VANUATU IS FACING a disaster of epic proportions with Australia warning the island nation could be in for a long and difficult recovery from Cyclone Pam.

The category five cyclone slammed into Vanuatu with brutal force on Friday, causing widespread damage.

The death toll is unknown due to the lack of communication, but that toll is expected to climb significantly with aid agencies warning many thousands of people are now homeless after Pam’s 320km/h winds blew away entire villages.

Aid, including food, shelter and medicine, from Australia and other countries is flowing into the devastated capital Port Vila, where Oxfam says 90 per cent of homes have been damaged.

Witnesses have reported a storm surge of up to 8m flooded the capital and tore away at buildings. There are grave fears for entire villages on low-lying islands that bore the full brunt of Pam’s fury and the storm surge it generated.

“Those islands are at sea level, they had very poor accommodation and no evacuation centres,” Oxfam Australia chief executive Helen Szoke said.

“Our team on the ground are saying they fear the death toll will rise significantly. There’s still no help on the ground there but the aerial surveillance of those islands is showing complete destruction. Buildings wrecked, trees stripped and broken, debris and mess – a picture of incredible destruction.”

Cyclone Pam leaves huge numbers of people homeless

“Huge numbers” of people were homeless in Vanuatu, said Helen, who was trying to get a handle on reports of very severe flooding in the Solomon Islands.

Oxfam’s Vanuatu director Colin Collett van Rooyen said Cyclone Pam will go down in history as one of the Pacific’s worst ever disasters.

He said that while help is slowly arriving there, the same can’t be said for Vanuatu’s islands. He fears it will be at least a week until authorities can reach all of the nation’s islands, where access is challenging in fine conditions.

Initial reports of aerial surveillance at Erromango and Tanna – two of the main islands south of Efate, where Port Vila is located – are cause for deep concern.

Tanna, whose active volcano Mount Yasur has long been a tourist drawcard, appears to have suffered terribly.

“There are reports that entire communities seem to have faced massive destruction,” Colin said. “Tanna has 29,000 people on an island that’s about 40km by 20km so it’s quite densely populated.”

Beyond that, Oxfam and Vanuatu’s Humanitarian Team are not aware of any other contact with or information from the other 60 or so islands that are inhabited in Vanuatu.

“Some of these islands are really small and have very small communities of under 100 people. They are incredibly remote and even in perfect conditions, they might only have access to the outside world once or twice a month when a boat comes,” Colin said.

“Under the conditions we have it’s almost impossible. Most of them would not have operational landing strips and are accessible by boat. At an incredibly intense pace I’d say it would take at least a week to get to them all.”

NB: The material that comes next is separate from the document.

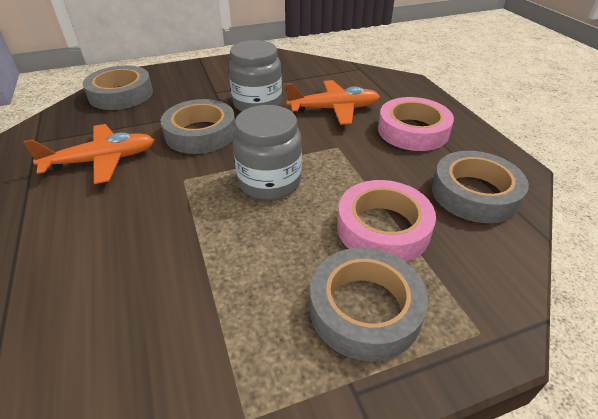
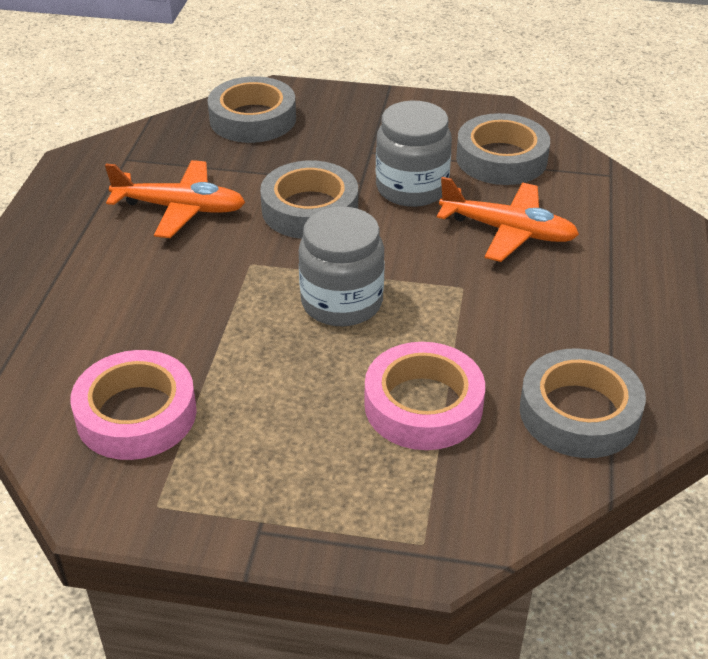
camera: 30 degrees right, 0 degrees up
(364, 309) = (329, 472): grey tape -> grey tape (501, 158)
(412, 131) = (587, 301): pink tape -> pink tape (136, 414)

“Vanuatu has taken a really big hit” from Cyclone Pam

Foreign Minister Julie Bishop said there had been no reports of injuries or fatalities among the 3000 Australian thought to be in Vanuatu.

Australia has sent military planes to the shattered nation with humanitarian supplies, medical teams and engineers, and given $5 million to aid groups including the Red Cross. It’s also responding to requests for help from the Solomon Islands and Tuvalu.

Australian Orion aircraft have photographed almost all of cyclone-flattened Vanuatu, and the defence force doesn’t like what it’s seen.

Lieutenant-Colonel Matt Clarke, who is leading Australian troops on the ground in Port Vila, says Orion surveillance aircraft have been flying in an out of Honiara in the Solomon Islands for two days.

“They’re seeing a lot of devastation,” Lieutenant-Colonel Clarke said. “Unfortunately, I think it’s inevitable that there have been some fatalities.”

He said almost the entire country has been photographed with detailed, high-resolution cameras, and the focus was now on smaller archipelagos like the Shepherd Islands.

“Vanuatu has really taken a big hit,” he said. “When tropical Cyclone Pam hit she hit hard. This is up there with any disaster I’ve seen.”